JAKARTA • Indonesia's capital Jakarta has announced a two-week extension of its state of emergency following a nationwide surge in coronavirus cases.
Mr Anies Baswedan told reporters during a video conference yesterday that the state of emergency, imposed on March 20 to try to slow the spread of the virus in South-east Asia's largest city, would be extended until April 19.
"We're preparing ways to anticipate all possibilities that could happen in the city," Mr Anies said. "We implore people of Jakarta to not leave Jakarta, especially for their home towns."
Coordinating Minister for Political, Legal and Security Affairs Mahfud MD had said on Friday that the government was considering a plan to ban "mudik" - the tradition which sees millions of Indonesians leave towns and cities for their native villages at the end of the Muslim fasting month of Ramadan, which this year takes place in May.
Indonesia confirmed 109 new coronavirus infections yesterday, taking the total cases in the country to 1,155, a health ministry official said.
Mr Achmad Yurianto, the ministry official, confirmed 15 additional deaths, bringing the total to 102. Indonesia has the highest number of fatalities from the coronavirus in South-east Asia.
According to government data, Jakarta has recorded a total of 627 cases, and 62 people have died.
Indonesia, which has a population of more than 260 million, has only conducted 4,336 tests for the virus as of last Friday, a fraction of those carried out by many other nations.
One model by infectious disease experts suggests there are as many as 50,000 cases.

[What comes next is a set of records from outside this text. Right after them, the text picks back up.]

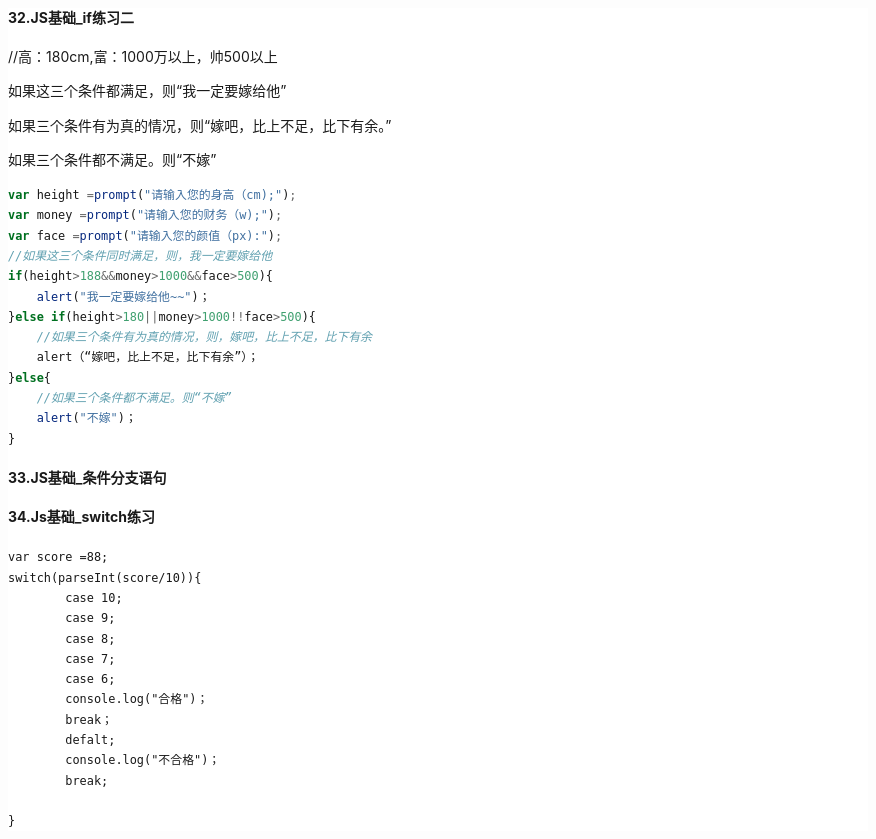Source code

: 

#### 32.JS基础_if练习二

//高：180cm,富：1000万以上，帅500以上

如果这三个条件都满足，则“我一定要嫁给他”

如果三个条件有为真的情况，则“嫁吧，比上不足，比下有余。”

如果三个条件都不满足。则“不嫁”

```javascript
var height =prompt("请输入您的身高（cm);");
var money =prompt("请输入您的财务（w);");
var face =prompt("请输入您的颜值（px):");
//如果这三个条件同时满足，则，我一定要嫁给他
if(height>188&&money>1000&&face>500){
    alert("我一定要嫁给他~~")；
}else if(height>180||money>1000!!face>500){
    //如果三个条件有为真的情况，则，嫁吧，比上不足，比下有余
    alert（“嫁吧，比上不足，比下有余”）；
}else{
    //如果三个条件都不满足。则“不嫁”
    alert("不嫁")；
}

```



#### 33.JS基础_条件分支语句

```javascript


```

#### 34.Js基础_switch练习

```
var score =88;
switch(parseInt(score/10)){
        case 10;
        case 9;
        case 8;
        case 7;
        case 6;
        console.log("合格")；
        break；
        defalt;
        console.log("不合格")；
        break;
   
}

```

The national government looks set to issue a regulation allowing regional governments to impose a strict quarantine on their territory, after some local governments took matters into their own hands.
The mayor of Tegal, a city in Central Java, last week closed 49 access points and shut public spaces until July 30, after a local returned from Abu Dhabi with the coronavirus.

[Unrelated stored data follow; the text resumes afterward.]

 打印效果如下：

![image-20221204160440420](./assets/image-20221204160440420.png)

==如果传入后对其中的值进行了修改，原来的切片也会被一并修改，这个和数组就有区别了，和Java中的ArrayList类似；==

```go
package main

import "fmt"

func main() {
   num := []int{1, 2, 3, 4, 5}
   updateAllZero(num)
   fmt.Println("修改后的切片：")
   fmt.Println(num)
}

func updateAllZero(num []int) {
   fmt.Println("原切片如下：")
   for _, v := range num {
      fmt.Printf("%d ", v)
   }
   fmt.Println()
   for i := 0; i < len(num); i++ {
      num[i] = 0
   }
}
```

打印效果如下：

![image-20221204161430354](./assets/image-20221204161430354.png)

Meanwhile, Papua last Thursday closed its airports, sea ports and land borders for 14 days in an attempt to prevent the coronavirus from spreading.
Mr Mahfud told reporters on Friday that Jakarta would now issue a regulation allowing regional governments to impose a strict quarantine on their territory.
"It will regulate when regional areas can declare movement limitation," he said.
Indonesia's government has previously been reluctant to embrace the stricter containment strategies of other nations, and President Joko Widodo's policy has been to encourage social distancing while not imposing tighter restrictions on movement.
Meanwhile, AirAsia Indonesia said in a statement on its website yesterday that it would suspend flights starting from Wednesday.
Domestic flights are due to resume on April 21 and international flights on May 17.